The California Public Employee Retirement System (CalPERS) is about to report the world’s largest public employee pension suffered an actuarial investment loss of $30.8 billion last year.
CalPERS manages the defined pension plan investments and record keeping for 3,007 California state and local government entities. The pension plan is also responsible for paying the pension benefits to 611,078 retirees and will eventually be responsible for paying retirement benefits to another 868,713 active and 335,908 inactive government workers.

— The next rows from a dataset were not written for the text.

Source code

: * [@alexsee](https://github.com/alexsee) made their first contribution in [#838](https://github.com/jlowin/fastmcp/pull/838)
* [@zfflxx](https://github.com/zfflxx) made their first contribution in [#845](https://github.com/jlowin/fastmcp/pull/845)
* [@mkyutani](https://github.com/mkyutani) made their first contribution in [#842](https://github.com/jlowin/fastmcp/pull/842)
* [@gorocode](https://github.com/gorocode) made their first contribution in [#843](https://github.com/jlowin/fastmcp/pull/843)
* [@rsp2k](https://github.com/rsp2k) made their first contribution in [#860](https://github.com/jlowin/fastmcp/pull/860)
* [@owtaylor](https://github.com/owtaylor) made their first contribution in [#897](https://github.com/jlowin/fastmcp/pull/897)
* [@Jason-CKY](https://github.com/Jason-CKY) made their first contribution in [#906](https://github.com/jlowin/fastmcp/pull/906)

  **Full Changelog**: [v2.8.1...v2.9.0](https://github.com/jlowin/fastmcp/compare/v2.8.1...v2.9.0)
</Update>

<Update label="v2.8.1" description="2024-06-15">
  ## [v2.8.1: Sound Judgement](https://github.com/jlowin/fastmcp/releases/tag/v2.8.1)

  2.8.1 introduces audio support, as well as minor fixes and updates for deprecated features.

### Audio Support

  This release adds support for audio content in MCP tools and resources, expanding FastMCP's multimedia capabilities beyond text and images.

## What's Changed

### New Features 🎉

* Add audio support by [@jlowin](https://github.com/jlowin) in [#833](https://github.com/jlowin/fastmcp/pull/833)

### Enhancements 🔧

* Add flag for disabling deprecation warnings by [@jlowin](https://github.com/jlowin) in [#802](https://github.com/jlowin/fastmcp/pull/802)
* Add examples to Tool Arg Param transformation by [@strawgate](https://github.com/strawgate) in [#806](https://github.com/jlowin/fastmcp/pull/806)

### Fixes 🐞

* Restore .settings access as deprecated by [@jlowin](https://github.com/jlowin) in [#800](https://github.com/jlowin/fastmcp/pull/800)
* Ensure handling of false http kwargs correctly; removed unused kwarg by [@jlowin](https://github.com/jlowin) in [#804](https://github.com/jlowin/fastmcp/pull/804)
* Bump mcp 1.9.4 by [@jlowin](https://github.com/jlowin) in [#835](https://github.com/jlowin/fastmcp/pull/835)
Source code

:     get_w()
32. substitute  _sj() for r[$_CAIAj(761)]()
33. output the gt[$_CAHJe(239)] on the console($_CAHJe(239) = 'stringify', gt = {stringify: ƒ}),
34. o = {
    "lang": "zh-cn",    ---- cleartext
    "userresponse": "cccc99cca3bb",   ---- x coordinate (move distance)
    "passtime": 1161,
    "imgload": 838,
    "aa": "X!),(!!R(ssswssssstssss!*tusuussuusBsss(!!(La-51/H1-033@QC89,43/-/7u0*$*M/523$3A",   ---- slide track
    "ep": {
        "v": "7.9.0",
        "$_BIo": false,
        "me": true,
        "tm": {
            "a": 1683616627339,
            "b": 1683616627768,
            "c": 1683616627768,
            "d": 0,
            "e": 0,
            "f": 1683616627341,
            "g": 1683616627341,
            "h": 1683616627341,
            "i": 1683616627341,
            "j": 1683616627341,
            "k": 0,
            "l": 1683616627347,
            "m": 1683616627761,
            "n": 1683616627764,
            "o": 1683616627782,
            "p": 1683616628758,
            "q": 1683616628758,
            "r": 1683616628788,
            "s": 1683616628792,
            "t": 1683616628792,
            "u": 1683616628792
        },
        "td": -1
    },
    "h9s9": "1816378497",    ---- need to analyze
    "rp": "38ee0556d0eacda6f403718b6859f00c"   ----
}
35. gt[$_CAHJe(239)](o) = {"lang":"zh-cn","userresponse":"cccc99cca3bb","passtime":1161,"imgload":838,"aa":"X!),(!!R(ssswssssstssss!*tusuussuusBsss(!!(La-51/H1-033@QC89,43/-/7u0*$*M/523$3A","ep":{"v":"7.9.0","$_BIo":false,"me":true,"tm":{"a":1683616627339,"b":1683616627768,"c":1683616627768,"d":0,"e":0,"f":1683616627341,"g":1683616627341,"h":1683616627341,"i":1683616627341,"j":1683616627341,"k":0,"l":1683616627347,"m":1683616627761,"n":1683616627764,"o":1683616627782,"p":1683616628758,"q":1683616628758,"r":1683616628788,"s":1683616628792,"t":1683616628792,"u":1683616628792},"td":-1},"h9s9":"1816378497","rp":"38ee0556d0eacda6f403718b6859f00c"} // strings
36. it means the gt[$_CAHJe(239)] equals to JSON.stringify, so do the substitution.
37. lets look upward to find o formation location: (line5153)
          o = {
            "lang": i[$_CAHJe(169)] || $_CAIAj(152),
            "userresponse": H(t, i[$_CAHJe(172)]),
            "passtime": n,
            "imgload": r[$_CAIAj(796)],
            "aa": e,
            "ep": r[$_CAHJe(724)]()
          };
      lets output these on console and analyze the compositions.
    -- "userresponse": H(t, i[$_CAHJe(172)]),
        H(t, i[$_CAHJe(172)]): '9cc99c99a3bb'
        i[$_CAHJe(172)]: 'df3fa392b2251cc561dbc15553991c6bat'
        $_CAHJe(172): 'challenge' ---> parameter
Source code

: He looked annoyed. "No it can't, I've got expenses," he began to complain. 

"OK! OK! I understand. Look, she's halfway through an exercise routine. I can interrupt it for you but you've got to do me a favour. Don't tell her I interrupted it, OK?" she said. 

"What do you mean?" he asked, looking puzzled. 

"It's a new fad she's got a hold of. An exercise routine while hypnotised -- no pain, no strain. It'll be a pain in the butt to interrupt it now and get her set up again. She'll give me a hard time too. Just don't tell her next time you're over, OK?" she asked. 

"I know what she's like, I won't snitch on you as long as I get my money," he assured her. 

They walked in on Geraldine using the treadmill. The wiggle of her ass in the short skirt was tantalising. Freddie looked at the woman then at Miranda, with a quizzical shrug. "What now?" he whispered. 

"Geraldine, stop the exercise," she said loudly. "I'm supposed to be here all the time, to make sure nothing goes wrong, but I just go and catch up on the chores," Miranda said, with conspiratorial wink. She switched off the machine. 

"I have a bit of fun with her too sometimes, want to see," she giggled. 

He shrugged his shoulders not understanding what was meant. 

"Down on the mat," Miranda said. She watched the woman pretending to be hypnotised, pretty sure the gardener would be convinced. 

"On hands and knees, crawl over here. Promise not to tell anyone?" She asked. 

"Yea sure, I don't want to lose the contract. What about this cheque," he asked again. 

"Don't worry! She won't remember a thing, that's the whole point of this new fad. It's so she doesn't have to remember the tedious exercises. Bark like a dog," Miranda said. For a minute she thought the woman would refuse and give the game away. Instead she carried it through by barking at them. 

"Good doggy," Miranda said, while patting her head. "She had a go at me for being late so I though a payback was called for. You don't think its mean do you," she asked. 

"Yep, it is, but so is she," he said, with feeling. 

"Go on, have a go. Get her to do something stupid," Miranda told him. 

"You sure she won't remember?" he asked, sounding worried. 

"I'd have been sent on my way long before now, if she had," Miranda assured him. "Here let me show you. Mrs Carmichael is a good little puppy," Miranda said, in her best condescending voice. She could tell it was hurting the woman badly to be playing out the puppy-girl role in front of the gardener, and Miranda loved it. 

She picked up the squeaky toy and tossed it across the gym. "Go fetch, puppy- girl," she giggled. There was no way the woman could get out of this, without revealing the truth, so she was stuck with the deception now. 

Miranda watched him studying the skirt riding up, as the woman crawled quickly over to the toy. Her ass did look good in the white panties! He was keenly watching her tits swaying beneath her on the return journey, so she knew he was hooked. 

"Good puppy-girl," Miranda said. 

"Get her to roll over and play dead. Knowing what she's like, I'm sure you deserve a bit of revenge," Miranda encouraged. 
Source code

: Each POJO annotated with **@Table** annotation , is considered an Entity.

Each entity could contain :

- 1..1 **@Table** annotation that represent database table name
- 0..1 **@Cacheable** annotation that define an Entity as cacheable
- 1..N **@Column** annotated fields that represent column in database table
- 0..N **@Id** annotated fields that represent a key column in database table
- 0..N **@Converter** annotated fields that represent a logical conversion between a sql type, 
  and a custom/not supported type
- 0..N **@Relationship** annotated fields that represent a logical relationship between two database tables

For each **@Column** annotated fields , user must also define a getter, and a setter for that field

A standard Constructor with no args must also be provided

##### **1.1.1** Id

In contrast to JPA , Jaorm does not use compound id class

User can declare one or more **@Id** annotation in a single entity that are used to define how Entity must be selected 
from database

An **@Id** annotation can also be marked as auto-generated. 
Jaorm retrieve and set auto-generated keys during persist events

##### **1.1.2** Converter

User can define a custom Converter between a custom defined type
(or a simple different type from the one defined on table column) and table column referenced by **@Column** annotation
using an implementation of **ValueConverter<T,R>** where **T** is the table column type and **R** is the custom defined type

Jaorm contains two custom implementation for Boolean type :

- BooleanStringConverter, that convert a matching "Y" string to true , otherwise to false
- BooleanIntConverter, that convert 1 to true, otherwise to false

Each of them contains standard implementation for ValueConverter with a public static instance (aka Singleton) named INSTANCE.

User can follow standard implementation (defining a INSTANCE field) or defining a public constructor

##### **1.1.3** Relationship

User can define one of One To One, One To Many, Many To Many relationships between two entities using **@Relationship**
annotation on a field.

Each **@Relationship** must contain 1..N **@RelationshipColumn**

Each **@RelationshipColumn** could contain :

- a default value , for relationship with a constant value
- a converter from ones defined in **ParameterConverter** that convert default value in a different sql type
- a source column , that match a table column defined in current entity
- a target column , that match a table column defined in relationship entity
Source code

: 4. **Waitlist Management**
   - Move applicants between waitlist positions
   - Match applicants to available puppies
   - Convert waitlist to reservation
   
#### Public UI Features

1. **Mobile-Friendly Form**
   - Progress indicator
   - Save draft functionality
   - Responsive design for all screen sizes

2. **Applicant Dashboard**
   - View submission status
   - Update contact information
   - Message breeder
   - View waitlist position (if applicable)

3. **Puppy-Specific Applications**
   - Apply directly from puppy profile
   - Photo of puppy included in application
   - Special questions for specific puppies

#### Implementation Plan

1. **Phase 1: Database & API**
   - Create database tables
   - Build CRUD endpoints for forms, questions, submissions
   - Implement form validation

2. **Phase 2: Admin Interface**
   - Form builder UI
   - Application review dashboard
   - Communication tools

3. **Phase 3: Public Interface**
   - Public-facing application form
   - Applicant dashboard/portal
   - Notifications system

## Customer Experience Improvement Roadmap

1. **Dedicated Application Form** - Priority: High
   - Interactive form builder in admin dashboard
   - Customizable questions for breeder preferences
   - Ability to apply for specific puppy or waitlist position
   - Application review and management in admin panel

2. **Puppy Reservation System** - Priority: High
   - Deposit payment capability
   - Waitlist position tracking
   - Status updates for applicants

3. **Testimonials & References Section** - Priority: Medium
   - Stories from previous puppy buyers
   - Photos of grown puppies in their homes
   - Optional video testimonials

Despite Governor Jerry Brown last summer demanding CalPERS immediately “lower its investment risk and volatility of returns” by reducing its “assumed” annual investment return from 7.5 percent to 6.5 percent, the CalPERS board voted 7- 3 on November 15, 2015 only to slowly reduce the investment return expectation over the next decade.
A frustrated Brown issued an angry warning:
“I am deeply disappointed that the CalPERS Board reversed course and adopted an irresponsible plan that will only keep the system dependent on unrealistic investment returns. This approach will expose the fund to an unacceptable level of risk in the coming years.”
CalPERS has notoriously minimized the annual pension contribution for its 3,007 government entities by fantasizing that its superior investments expertise will allow its investments to compound every year without loss for the next three decades at an annual rate of 7.5 percent.
To understand just how inflated CalPERS’ assumed investment return really is, the U.S. Pension Benefit Guarantee Corporation estimate for private sector defined-benefit investment returns is only 4 percent.
Had CalPERS’ Board adopted Brown’s proposal to cut their public pension plan investment return assumption to 6.5 percent, the California Legislature have been required to increase the state’s annual pension contribution by 43 percent, from $4.7 billion to $6.7 billion.
For the 12 months ended on June 30, 2016, CalPERS investments lost 2.7 percent, or $8.2 billion. Combining the cash loss with the pension plan’s failure to earn any of the 7.5 percent “assumed” investment return of $22.6 billion, the CalPERS total “actuarial investment loss” was a stunning $30.8 billion.
CalPERS’ disastrous investment performance this year follows a dismal investment return of just 2.4 percent for the prior year ending June 30, 2015. As a result, CalPERS suffered a $15.4 billion actuarial investment loss for the prior year.
Adding the two years’ actuarial loss together, CalPERS’ $293.7 billion fund has suffered a $46.2 billion actuarial investment loss.
Since CalPERS cannot be held liable for its investment performance, the State of California and thousands of counties, cities and government agencies are responsible for making up the 15.7 percent actuarial loss.
Put in everyday terms, California government entities have just lost one out of every six dollars they planned to use to make pension payments.